Understanding Your Assignment
The first step in the writing process is to carefully examine the assignment. Don't underestimate the importance of spending a few minutes to think about what your professor is looking for. A well-written paper can receive a lower grade simply because it does not meet the requirements of the assignment. Here are some strategies for decoding a prompt:
- Look for key words. Look for words in the assignment that indicate what type of writing the professor wants you to produce. Such words help you frame your paper, find your audience, and generate the type of writing your professor expects. For example, there is a difference between "summarize" and "analyze." Be aware of the meanings of words like "discuss", "evaluate", "explain", "describe", and "define." If you aren't sure what your professor means by a certain word in the assignment, don't be afraid to ask for clarification.

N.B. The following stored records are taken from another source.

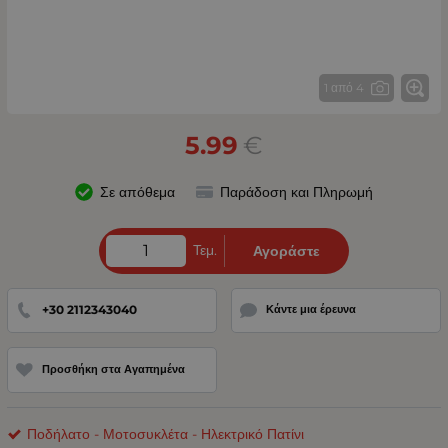
1 από 4
5.99
€
Σε απόθεμα
Παράδοση και Πληρωμή
Τεμ.
Αγοράστε
+30 2112343040
Κάντε μια έρευνα
Προσθήκη στα Αγαπημένα
Ποδήλατο - Μοτοσυκλέτα - Ηλεκτρικό Πατίνι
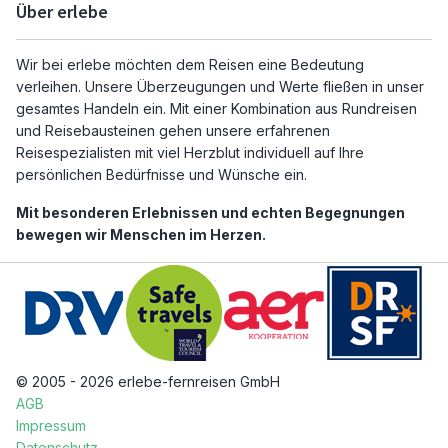
Über erlebe
Wir bei erlebe möchten dem Reisen eine Bedeutung
verleihen. Unsere Überzeugungen und Werte fließen in unser
gesamtes Handeln ein. Mit einer Kombination aus Rundreisen
und Reisebausteinen gehen unsere erfahrenen
Reisespezialisten mit viel Herzblut individuell auf Ihre
persönlichen Bedürfnisse und Wünsche ein.
Mit besonderen Erlebnissen und echten Begegnungen
bewegen wir Menschen im Herzen.
© 2005 - 2026 erlebe-fernreisen GmbH
AGB
Impressum
Datenschutz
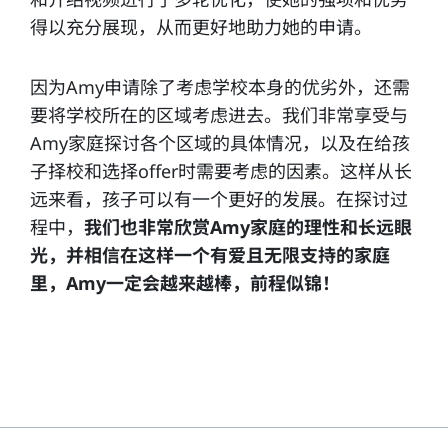
得以充分展现，从而更好地助力她的申请。
因为Amy申请除了考虑学校本身的优劣外，还需
要将学校所在的区域考虑进去。我们非常享受与
Amy家庭探讨各个区域的具体情况，以及在给孩
子择校和选择offer时需要考虑的因素。这样从长
远来看，孩子可以有一个更好的发展。在探讨过
程中，
我们也非常欣赏Amy家庭的理性和长远眼
光，并相信在这样一个有爱且无限支持的家庭
里，Amy一定会越来越棒，前程似锦！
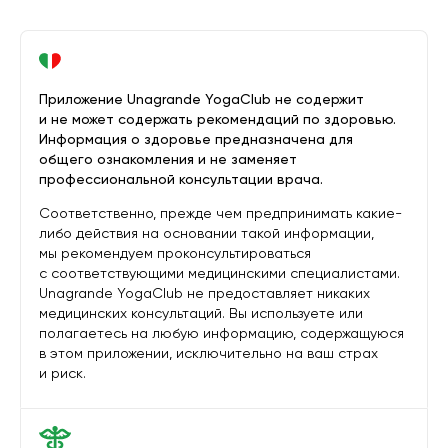
Приложение Unagrande YogaClub не содержит
и не может содержать рекомендаций по здоровью.
Информация о здоровье предназначена для
общего ознакомления и не заменяет
профессиональной консультации врача.
Соответственно, прежде чем предпринимать какие-
либо действия на основании такой информации,
мы рекомендуем проконсультироваться
с соответствующими медицинскими специалистами.
Unagrande YogaClub не предоставляет никаких
медицинских консультаций. Вы используете или
полагаетесь на любую информацию, содержащуюся
в этом приложении, исключительно на ваш страх
и риск.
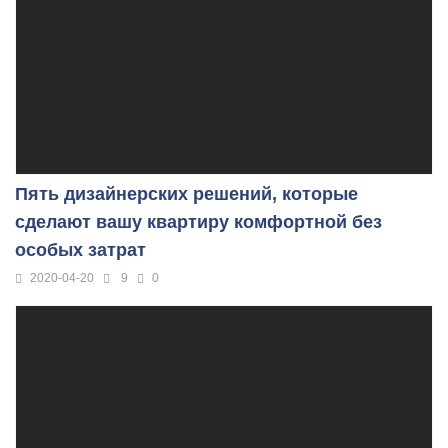
Пять дизайнерских решений, которые
сделают вашу квартиру комфортной без
особых затрат
2020-04-20
9
0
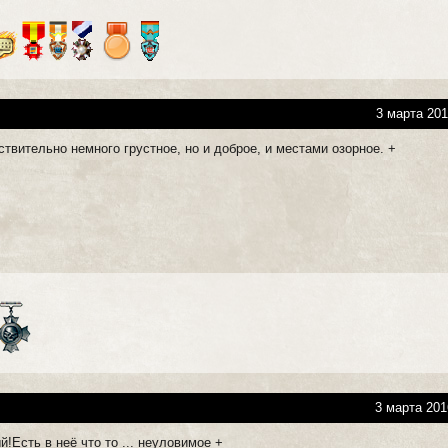
3 марта 201
твительно немного грустное, но и доброе, и местами озорное. +
3 марта 201
!Есть в неё что то ... неуловимое +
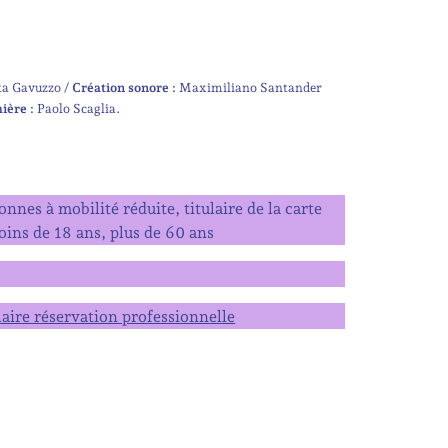
ka Gavuzzo
Création sonore :
Maximiliano Santander
ière :
Paolo Scaglia
nnes à mobilité réduite, titulaire de la carte
ins de 18 ans, plus de 60 ans
laire réservation professionnelle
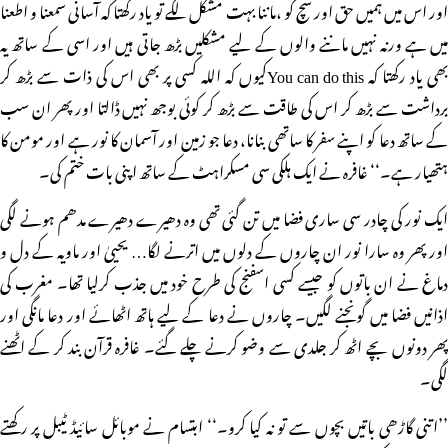
اور اس میں ہمیں حق اور سچ کو ،ماننا بہت مشکل لگے تو یاد رکھتا کہ آسانی سمعنا و اطعنا
میں ہے ورنہ نہیں ماننے والوں کے لیے مشکلیں بڑھ جاتی ہیں اور اسی کے ساتھ یہ
بھی یاد رکھتا کہ You can do thisکیوں کہ اللہ کسی پر بھی اس کی ذات سے بڑھ کر
برداشت سے بڑھ کر اس کی طاقت سے بڑھ کر کوئی بوجھ نہیں ڈالتا اور پھر ان سب
کے ساتھ دعا کو اپنے سفر کا ساتھی بنانا، دعا جو زمین اور آسمان کا نور ہے اور مومن کا
ہتھیار ہے۔‘‘ غافرہ نے ایک ہلکی سی مسکراہٹ کے ساتھ اپنی بات ختم کی۔
ایک نور کی چادر سی ساری فضا میں تن گئی تھی وہ دھیرے دھیرے مدھم ہونے لگی
اور پھر وہ سارا نور ان چاروں کے دلوں میں اترنے لگا… یحییٰ اور ماویہ کے دل و
دماغ نے ان باتوں کو جیسے کسی اسفنج کی طرح خود میں جذب کرلیا تھا۔ مغرب کی
اذانیں فضا میں گونجنے لگیں۔ چاروں نے دعا کے لیے ہاتھ اٹھائے اور دعا مانگی اور
پھر دونوں بچے اٹھ کر جلدی سے وضو کرنے چلے گئے۔ غافرہ قرآن بند کر کے اٹھنے
لگی۔
’’اتنی گاڑھی باتیں بچوں سے تو نہ کیا کرو۔‘‘ ابتسام نے موبائل سائیڈ ٹیبل پر رکھتے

- Know the purpose of the paper. Once you've figured out what the assignment is telling you, think about how you will write to fulfill the expectations of your audience. The assignment may require you to persuade your reader, compare and contrast ideas, or summarize an author's point of view. Considering your purpose at this point will make it easier for you to figure out what kind of thesis you'll need when you start to write the paper.
- Fulfill the criteria in the prompt. This point may seem self-evident, but it's important! It's easy to get off-topic when you're in the brainstorming stage. When considering your ideas, look back at the assignment to make sure you're still within the parameters set by your professor. Be aware of the specific details of the assignment and know your audience, word limit, and other guidelines.
- Ask for clarity. Sometimes professors make assignments vague or open-ended so that you have an opportunity to work on a topic that interests you. If you don't understand the assignment, if you're having trouble developing a topic, or if you're worried that your topic may stray from your assignment, ask your professor for guidance or visit the Writing Center.